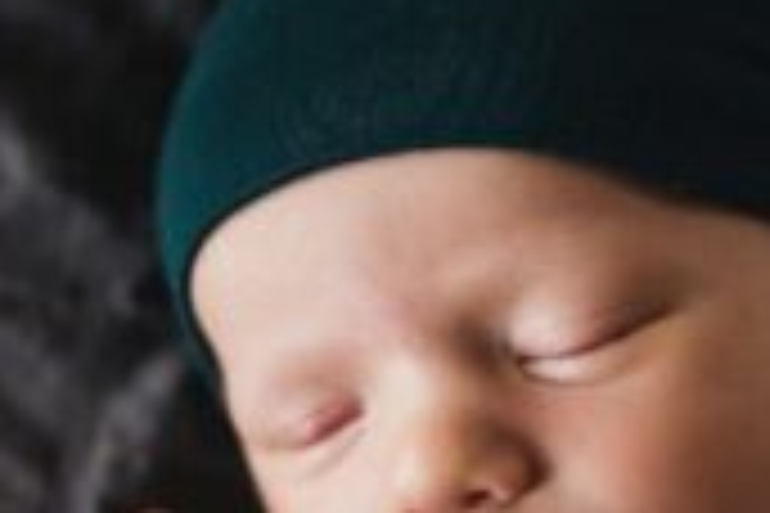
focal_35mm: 123
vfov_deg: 11.1
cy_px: 410
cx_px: 648
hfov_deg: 16.5
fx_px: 2631
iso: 2500
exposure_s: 1/2000
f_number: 1.4
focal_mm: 35
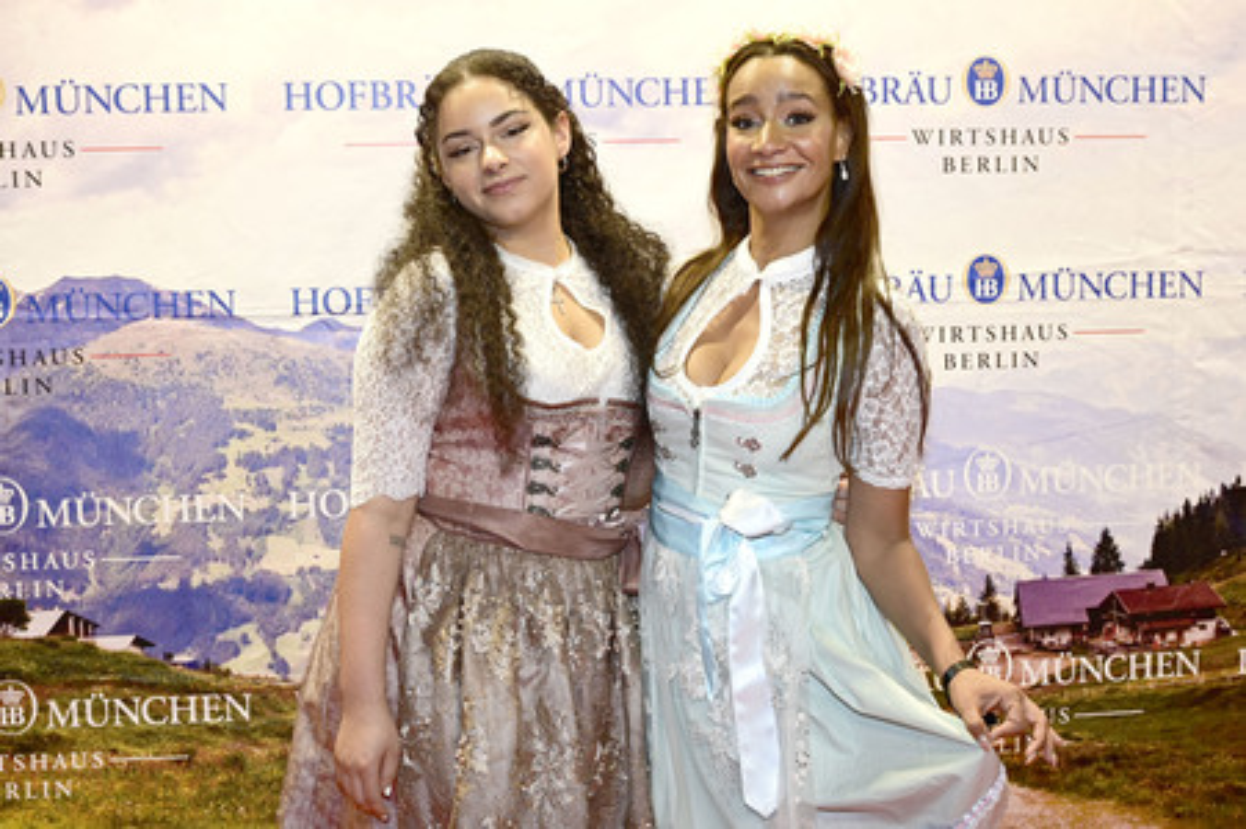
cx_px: 623
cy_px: 414
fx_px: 1556
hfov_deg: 43.6
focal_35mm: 45
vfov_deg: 29.8
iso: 1000
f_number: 5.6
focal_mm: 45
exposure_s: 1/200
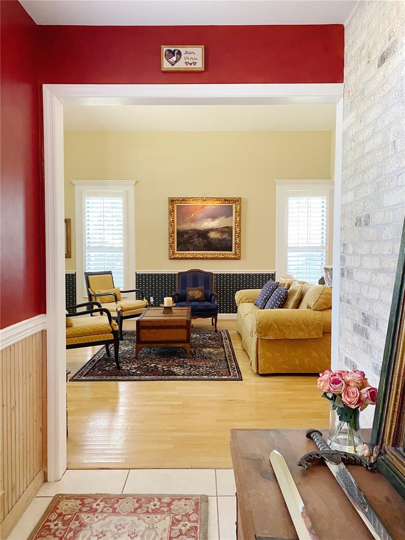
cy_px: 270
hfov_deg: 53.1
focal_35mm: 26
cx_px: 202
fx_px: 406
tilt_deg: -2.1
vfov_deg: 67.3
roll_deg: -0.3
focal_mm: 4.25
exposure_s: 1/60
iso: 320
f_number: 1.8
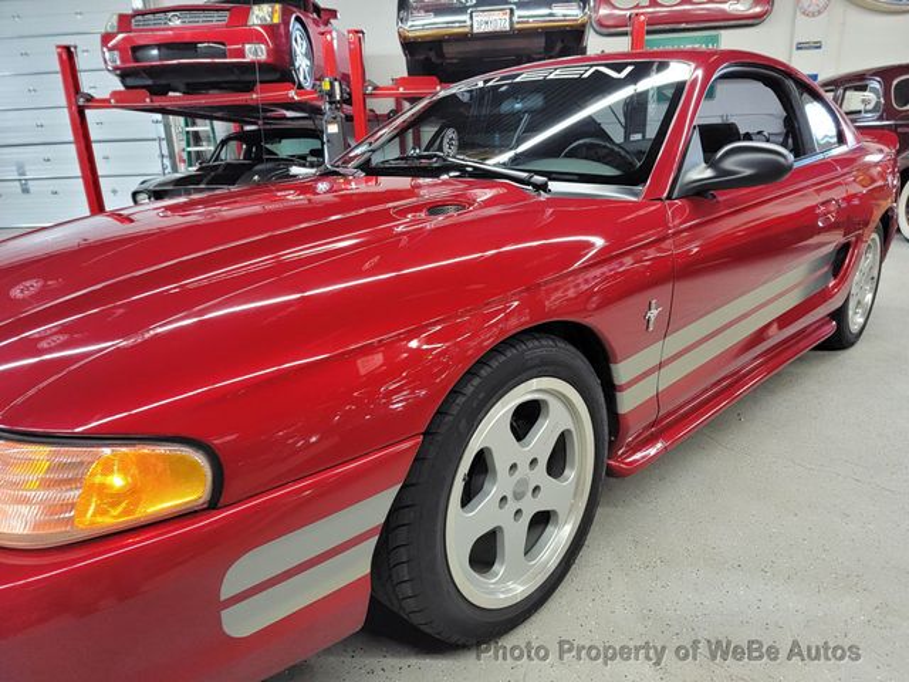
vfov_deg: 56.8
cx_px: 454
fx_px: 630
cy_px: 341
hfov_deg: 71.6
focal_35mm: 24
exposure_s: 1/40
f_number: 1.8
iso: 320
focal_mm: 6.7
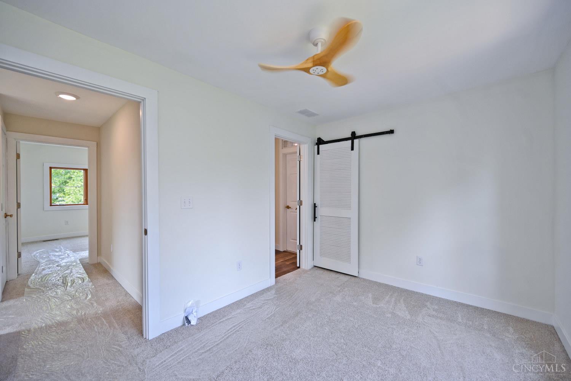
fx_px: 222
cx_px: 286
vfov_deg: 81.2
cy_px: 190
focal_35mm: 14
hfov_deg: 104.3
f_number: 4.5
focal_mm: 14
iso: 200
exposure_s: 1/80
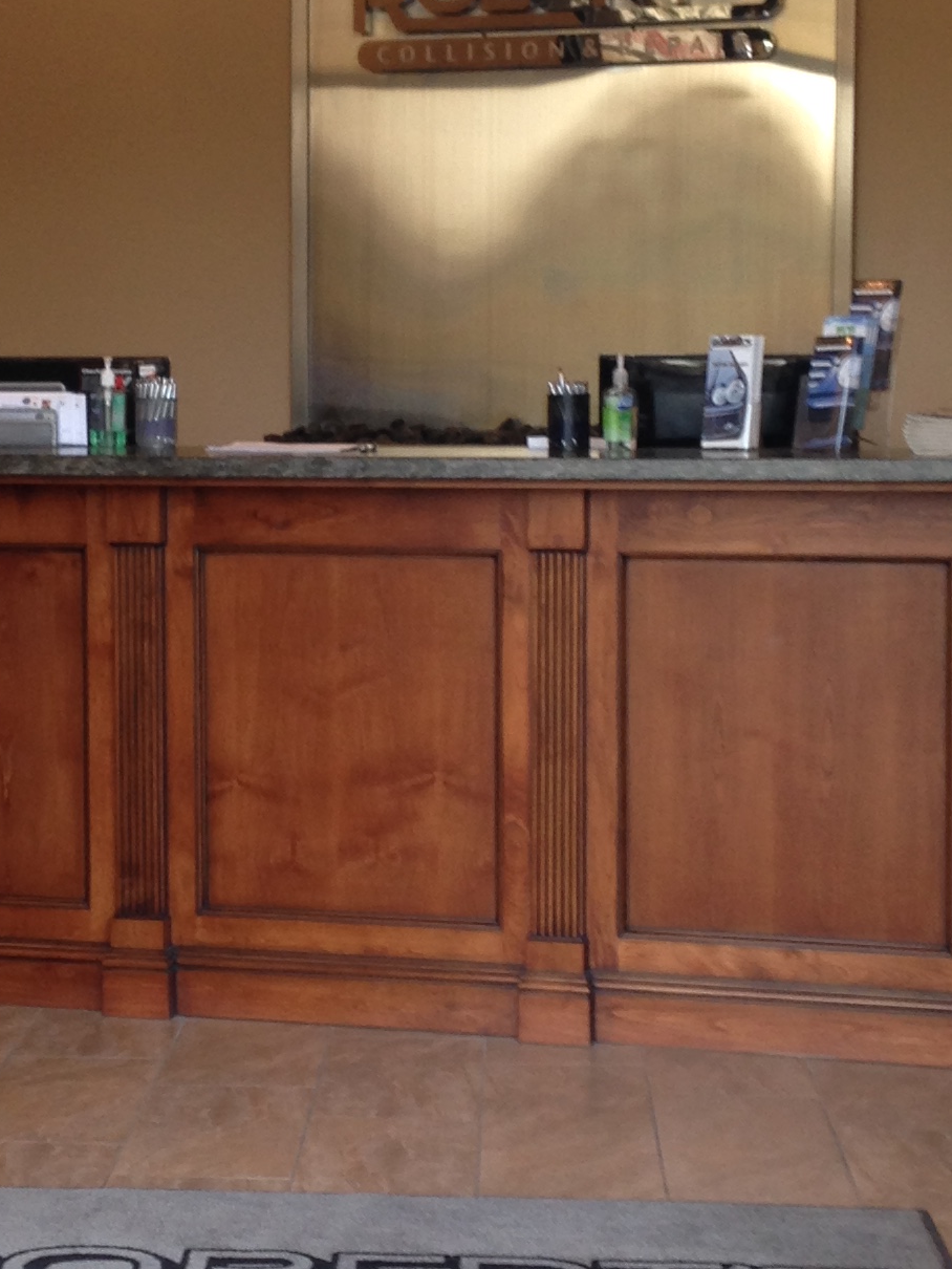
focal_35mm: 89
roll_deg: +0.8
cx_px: 228
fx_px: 3262
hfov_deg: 16.5
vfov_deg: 22.0
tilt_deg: -2.1
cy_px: 506
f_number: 2.4
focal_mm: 4.12
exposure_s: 1/24
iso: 50
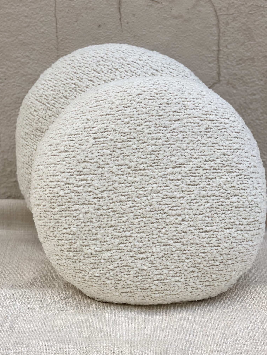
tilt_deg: -20.8
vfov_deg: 29.4
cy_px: 192
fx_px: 679
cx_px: 137
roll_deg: +0.0
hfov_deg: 22.3
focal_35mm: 66
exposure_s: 1/255
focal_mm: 6
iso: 20
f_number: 2
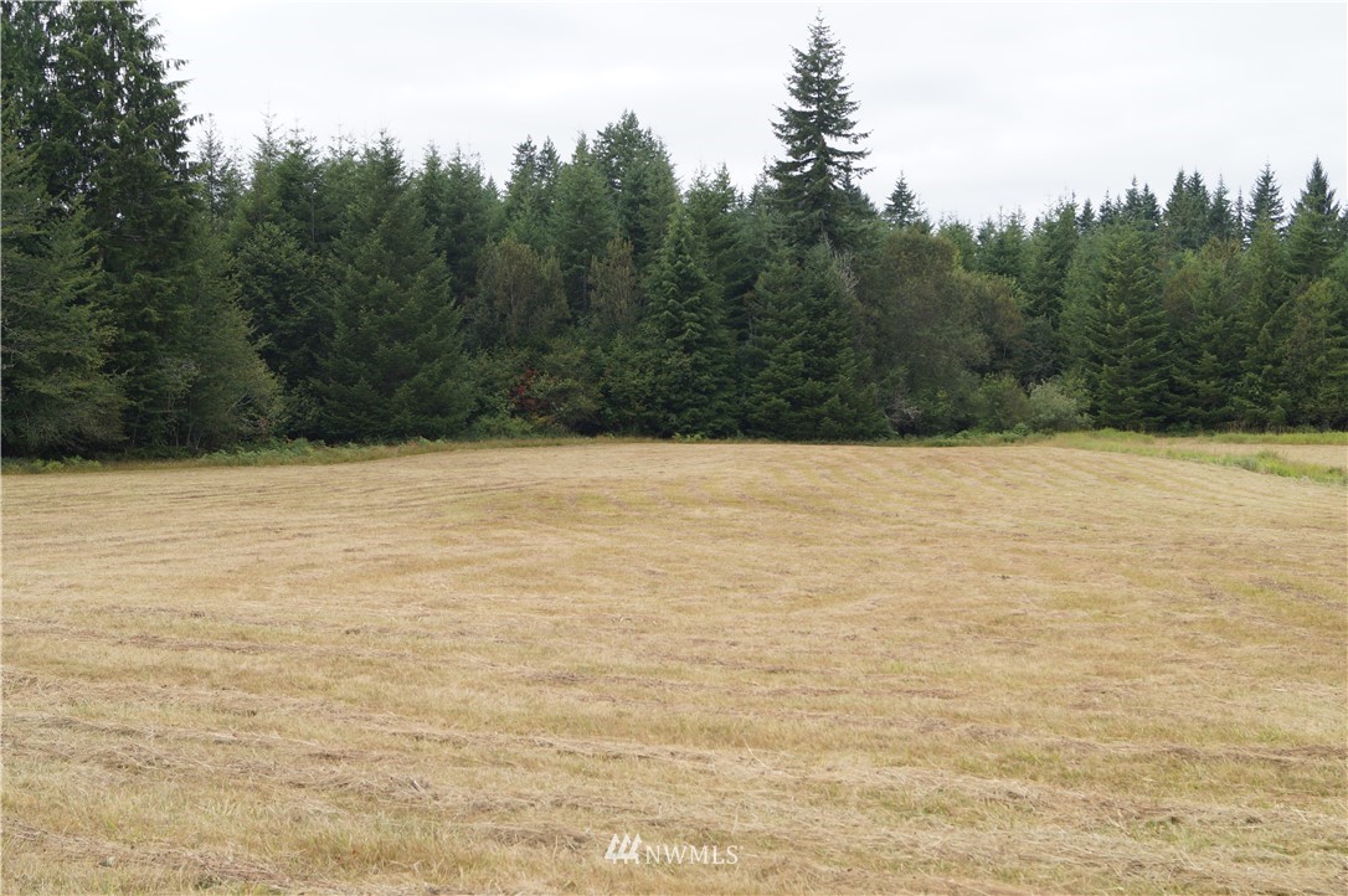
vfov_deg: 31.8
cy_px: 448
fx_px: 1571
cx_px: 674
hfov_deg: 46.4
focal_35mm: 42
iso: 100
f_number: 6.3
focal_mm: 28
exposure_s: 1/125
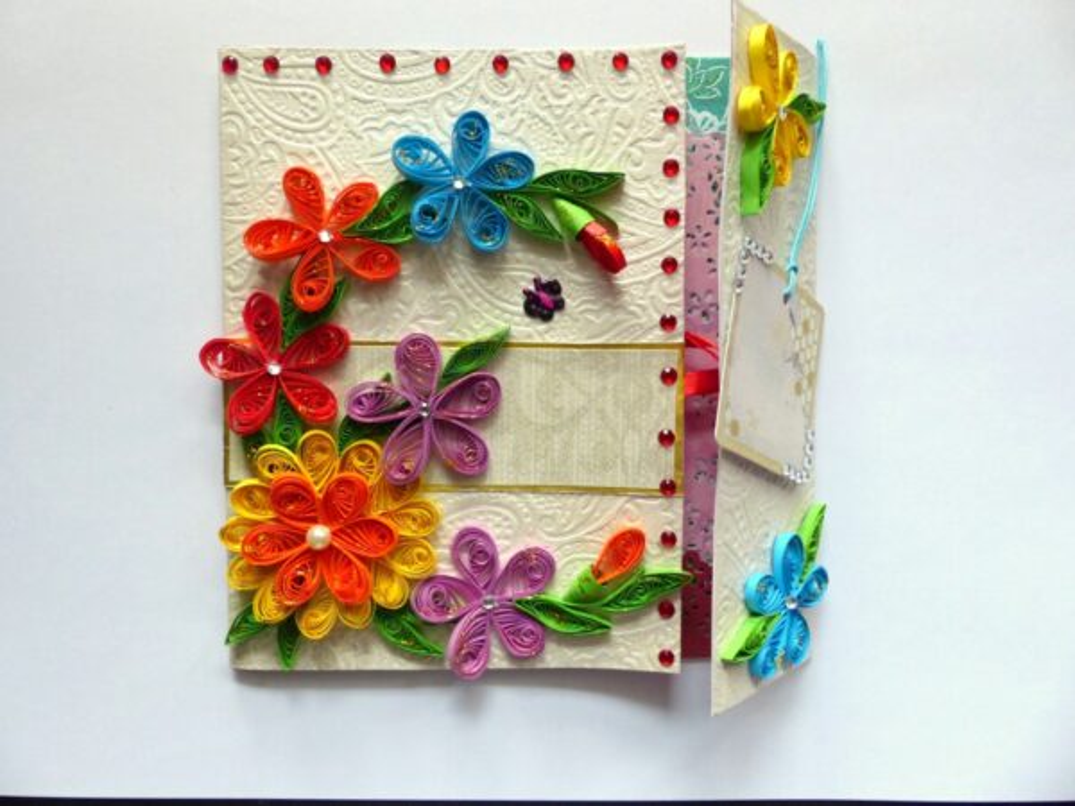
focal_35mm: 25
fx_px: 776
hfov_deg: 69.4
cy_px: 403
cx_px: 538
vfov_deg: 54.9
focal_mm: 4.5
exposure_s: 1/60
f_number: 2.8
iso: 250
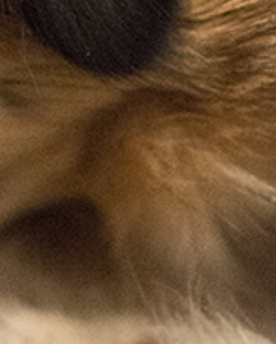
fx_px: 7038
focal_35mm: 691
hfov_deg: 2.2
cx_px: -338
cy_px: 177
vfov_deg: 2.8
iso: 3200
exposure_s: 1/400
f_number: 2.8
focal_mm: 135
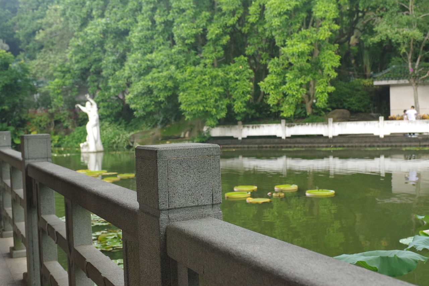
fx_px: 536
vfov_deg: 29.9
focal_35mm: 45
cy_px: 143
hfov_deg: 43.6
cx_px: 214
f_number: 4.5
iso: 1600
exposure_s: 1/30
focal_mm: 30
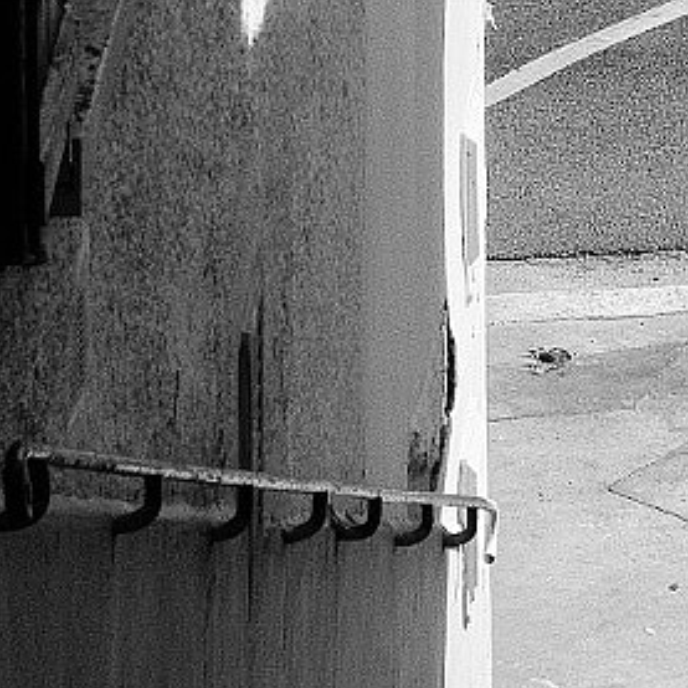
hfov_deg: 4.3
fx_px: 9174
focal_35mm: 408
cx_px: 1044
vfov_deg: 4.2
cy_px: -770
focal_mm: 40
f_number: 5.6
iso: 640
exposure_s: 1/1600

TRY IT:
Output the data exactly. Pictures don't belong in the result.

ANSWER TO THIS PROBLEM:
focal_35mm: 123
vfov_deg: 11.1
cy_px: 410
cx_px: 648
hfov_deg: 16.5
fx_px: 2631
iso: 2500
exposure_s: 1/2000
f_number: 1.4
focal_mm: 35
cx_px: 623
cy_px: 414
fx_px: 1556
hfov_deg: 43.6
focal_35mm: 45
vfov_deg: 29.8
iso: 1000
f_number: 5.6
focal_mm: 45
exposure_s: 1/200
cy_px: 270
hfov_deg: 53.1
focal_35mm: 26
cx_px: 202
fx_px: 406
tilt_deg: -2.1
vfov_deg: 67.3
roll_deg: -0.3
focal_mm: 4.25
exposure_s: 1/60
iso: 320
f_number: 1.8
vfov_deg: 56.8
cx_px: 454
fx_px: 630
cy_px: 341
hfov_deg: 71.6
focal_35mm: 24
exposure_s: 1/40
f_number: 1.8
iso: 320
focal_mm: 6.7
fx_px: 222
cx_px: 286
vfov_deg: 81.2
cy_px: 190
focal_35mm: 14
hfov_deg: 104.3
f_number: 4.5
focal_mm: 14
iso: 200
exposure_s: 1/80
focal_35mm: 89
roll_deg: +0.8
cx_px: 228
fx_px: 3262
hfov_deg: 16.5
vfov_deg: 22.0
tilt_deg: -2.1
cy_px: 506
f_number: 2.4
focal_mm: 4.12
exposure_s: 1/24
iso: 50
tilt_deg: -20.8
vfov_deg: 29.4
cy_px: 192
fx_px: 679
cx_px: 137
roll_deg: +0.0
hfov_deg: 22.3
focal_35mm: 66
exposure_s: 1/255
focal_mm: 6
iso: 20
f_number: 2
vfov_deg: 31.8
cy_px: 448
fx_px: 1571
cx_px: 674
hfov_deg: 46.4
focal_35mm: 42
iso: 100
f_number: 6.3
focal_mm: 28
exposure_s: 1/125
focal_35mm: 25
fx_px: 776
hfov_deg: 69.4
cy_px: 403
cx_px: 538
vfov_deg: 54.9
focal_mm: 4.5
exposure_s: 1/60
f_number: 2.8
iso: 250
fx_px: 7038
focal_35mm: 691
hfov_deg: 2.2
cx_px: -338
cy_px: 177
vfov_deg: 2.8
iso: 3200
exposure_s: 1/400
f_number: 2.8
focal_mm: 135
fx_px: 536
vfov_deg: 29.9
focal_35mm: 45
cy_px: 143
hfov_deg: 43.6
cx_px: 214
f_number: 4.5
iso: 1600
exposure_s: 1/30
focal_mm: 30
hfov_deg: 4.3
fx_px: 9174
focal_35mm: 408
cx_px: 1044
vfov_deg: 4.2
cy_px: -770
focal_mm: 40
f_number: 5.6
iso: 640
exposure_s: 1/1600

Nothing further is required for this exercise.